The advancement in medical technology and the continued research for better and more effective forms of cancer treatments , has shone a ray of hope to the many people affected and suffering from cancer. Squamous cell carcinoma is one of the most common types of cancers in the world. However, most people still have a dim understanding of what this cancer actually is and the possible chances of survival or cure for themselves or their loved ones.

What is Squamous cell Carcinoma?

A squamous cell is literally a flattened cell; these cells are commonly found in the membranes that are exposed to the outside environment. The skin is the first line of protection from the environment and has more squamous cells than any other part of the body and is thus particularly susceptible to this carcinoma. A carcinoma is an uncontrolled malignant growth of cells in epithelial membranes.A squamous cell carcinoma can therefore form in any exposed area like the skin, the digestive tract, the penile area, the lung, the oesophagus or the thyroid.

What is the epidemiology?

This is a prevalent type of carcinoma affecting and causing much affliction to many people across the world. Each year over 680,000 people are diagnosed with squamous cell carcinoma. Moreover, around 2500 people of those diagnosed die each year.The cancer is more common in males than in females, at a ratio of 2:1.The older generation is particularly at risk, it is most commonly seen in people above the age of 65. There is a higher occurrence in the Caucasian race because light skin is more susceptible to the sun's UV rays.

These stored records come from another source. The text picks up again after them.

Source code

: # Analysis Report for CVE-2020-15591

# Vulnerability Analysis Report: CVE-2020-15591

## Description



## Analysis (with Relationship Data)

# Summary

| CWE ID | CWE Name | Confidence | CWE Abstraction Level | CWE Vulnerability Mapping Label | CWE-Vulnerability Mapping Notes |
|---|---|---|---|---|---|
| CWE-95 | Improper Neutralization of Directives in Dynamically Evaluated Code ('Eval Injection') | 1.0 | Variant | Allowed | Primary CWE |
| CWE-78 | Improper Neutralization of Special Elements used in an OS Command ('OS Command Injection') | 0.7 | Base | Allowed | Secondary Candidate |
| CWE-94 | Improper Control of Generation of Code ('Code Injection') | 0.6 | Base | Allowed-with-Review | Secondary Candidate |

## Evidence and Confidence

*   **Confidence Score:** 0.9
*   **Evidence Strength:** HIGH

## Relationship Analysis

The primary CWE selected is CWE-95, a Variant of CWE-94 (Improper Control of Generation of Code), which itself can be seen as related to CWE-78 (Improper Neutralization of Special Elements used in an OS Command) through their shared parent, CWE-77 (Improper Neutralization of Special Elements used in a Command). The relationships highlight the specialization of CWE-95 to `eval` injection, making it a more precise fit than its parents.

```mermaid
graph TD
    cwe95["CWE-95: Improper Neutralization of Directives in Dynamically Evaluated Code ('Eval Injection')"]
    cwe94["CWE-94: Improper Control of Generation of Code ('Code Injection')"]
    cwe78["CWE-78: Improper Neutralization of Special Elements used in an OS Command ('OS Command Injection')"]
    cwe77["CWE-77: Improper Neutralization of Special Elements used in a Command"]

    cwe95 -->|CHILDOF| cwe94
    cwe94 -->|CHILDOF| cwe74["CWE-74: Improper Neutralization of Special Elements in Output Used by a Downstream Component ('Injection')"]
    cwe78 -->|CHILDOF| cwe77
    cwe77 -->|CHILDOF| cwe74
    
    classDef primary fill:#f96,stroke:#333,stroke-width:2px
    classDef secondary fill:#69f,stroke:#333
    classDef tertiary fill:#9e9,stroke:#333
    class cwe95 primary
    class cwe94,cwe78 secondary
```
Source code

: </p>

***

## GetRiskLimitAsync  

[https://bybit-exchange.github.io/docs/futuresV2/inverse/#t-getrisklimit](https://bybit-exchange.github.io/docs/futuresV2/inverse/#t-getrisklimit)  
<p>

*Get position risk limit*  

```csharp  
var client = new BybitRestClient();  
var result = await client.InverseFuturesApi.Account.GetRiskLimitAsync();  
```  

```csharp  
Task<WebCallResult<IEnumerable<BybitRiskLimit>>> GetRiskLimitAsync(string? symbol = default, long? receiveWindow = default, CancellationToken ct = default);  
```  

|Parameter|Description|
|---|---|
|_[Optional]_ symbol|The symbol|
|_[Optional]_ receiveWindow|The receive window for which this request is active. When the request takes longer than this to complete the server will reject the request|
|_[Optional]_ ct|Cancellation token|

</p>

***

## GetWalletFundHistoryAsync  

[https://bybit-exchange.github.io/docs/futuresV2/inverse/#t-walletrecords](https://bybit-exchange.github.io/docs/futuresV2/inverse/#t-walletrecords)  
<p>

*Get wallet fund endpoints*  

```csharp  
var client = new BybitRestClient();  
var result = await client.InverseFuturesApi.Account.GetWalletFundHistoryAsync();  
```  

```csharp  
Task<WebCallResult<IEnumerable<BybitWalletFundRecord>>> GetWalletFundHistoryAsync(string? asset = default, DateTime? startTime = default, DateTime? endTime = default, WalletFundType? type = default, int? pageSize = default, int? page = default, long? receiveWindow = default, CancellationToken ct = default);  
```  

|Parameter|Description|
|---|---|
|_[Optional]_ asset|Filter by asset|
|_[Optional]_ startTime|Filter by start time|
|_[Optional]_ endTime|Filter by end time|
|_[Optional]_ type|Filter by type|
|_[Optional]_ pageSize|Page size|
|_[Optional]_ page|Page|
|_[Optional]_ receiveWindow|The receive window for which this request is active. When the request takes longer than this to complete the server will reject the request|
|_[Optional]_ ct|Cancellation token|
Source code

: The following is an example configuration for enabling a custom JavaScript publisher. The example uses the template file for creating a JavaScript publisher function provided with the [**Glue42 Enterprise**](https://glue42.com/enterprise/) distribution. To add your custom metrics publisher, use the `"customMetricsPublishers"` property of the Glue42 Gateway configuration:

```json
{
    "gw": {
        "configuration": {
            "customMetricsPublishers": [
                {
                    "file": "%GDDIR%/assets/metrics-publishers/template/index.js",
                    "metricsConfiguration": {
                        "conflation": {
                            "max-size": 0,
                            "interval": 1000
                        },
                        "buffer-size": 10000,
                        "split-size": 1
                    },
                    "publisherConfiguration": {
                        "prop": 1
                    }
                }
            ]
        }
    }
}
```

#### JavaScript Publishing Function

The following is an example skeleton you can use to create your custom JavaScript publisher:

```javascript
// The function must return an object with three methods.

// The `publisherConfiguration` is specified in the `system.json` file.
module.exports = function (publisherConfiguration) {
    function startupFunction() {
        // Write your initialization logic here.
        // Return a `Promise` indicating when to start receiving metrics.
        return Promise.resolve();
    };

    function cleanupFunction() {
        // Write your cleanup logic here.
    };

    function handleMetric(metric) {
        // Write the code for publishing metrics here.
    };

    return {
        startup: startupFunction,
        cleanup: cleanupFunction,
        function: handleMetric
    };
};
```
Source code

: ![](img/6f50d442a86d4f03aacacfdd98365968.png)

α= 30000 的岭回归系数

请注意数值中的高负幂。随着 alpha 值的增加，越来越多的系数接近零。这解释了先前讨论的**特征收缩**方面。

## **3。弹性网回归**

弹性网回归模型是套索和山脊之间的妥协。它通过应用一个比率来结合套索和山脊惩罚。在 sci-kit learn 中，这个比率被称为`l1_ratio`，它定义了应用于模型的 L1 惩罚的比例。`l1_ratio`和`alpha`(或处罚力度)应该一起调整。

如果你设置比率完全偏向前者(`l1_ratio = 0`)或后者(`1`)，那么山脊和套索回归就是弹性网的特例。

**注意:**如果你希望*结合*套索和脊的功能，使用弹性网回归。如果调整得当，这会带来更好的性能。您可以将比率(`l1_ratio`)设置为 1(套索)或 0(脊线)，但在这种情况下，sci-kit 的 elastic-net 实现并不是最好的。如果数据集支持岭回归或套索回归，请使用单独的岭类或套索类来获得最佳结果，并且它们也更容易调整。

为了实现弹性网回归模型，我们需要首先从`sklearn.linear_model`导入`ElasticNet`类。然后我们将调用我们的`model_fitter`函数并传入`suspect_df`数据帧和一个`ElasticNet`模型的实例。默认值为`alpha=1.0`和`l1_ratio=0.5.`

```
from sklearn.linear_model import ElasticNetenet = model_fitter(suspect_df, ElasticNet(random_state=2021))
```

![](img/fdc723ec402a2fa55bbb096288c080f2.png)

The determining factors for a squamous cell carcinoma prognosis

Presently the medical consensus is that majority of those diagnosed with squamous cell carcinoma have a good chance of survival. However each patient is different and there are specific factors that may tip the scales before the doctor gives the patient his/her squamous cell carcinoma prognosis.

The body region affected

A person affected by penile squamous cell carcinoma will have a poorer prognosis than a person with skin squamous cell carcinoma. Over 20% of penile carcinomas tend to spread to other organs; this compromises the individual's health and causes quicker mortality. In contrast 9 out of 10 skin squamous cell carcinoma patients get cured, reflecting a more positive outcome.

Early diagnosis

The importance of early diagnosis and thus early treatment in any type of cancer cannot be overemphasized. Routine medical check-ups allow for early tumor detection and are essential in improving a squamous cell carcinoma prognosis.

The patient's overall health at the time of diagnosis

A person who is suffering from other diseases at the time of diagnosis will sadly have a lower risk of survival than a person who was relatively healthy, a major part of chemotherapy is immunosuppression and the body of an ailing patient may not be able to handle this. A younger individual will also have a better chance of survival as their bodies are more resilient.

The paradoxical involvement of the lymphatic system

The cells located in the lymph nodes fight off any harmful pathogens from infections or from cancers. Cancerous cells are usually moved into the lymph nodes so that they can be destroyed. The paradox in the story is that the lymph nodes are interconnected and lymph flowing from one node to the other will result in the spread of the cancer. A metastatic (spreading) cancer is a dangerous cancer; the multiple organ involvement leads to faster mortality.

Conclusion

A diagnosis with this cancer is not a life sentence. The majority of the people affected have actually received a positive prognosis. Prevention is still a better option, protect yourself by avoiding long exposure to either X-rays or sun's rays, applying sun screen, getting a pap smear (to prevent the vaginal subtype) and visit your health-professional incase you notice any suspicious lesions.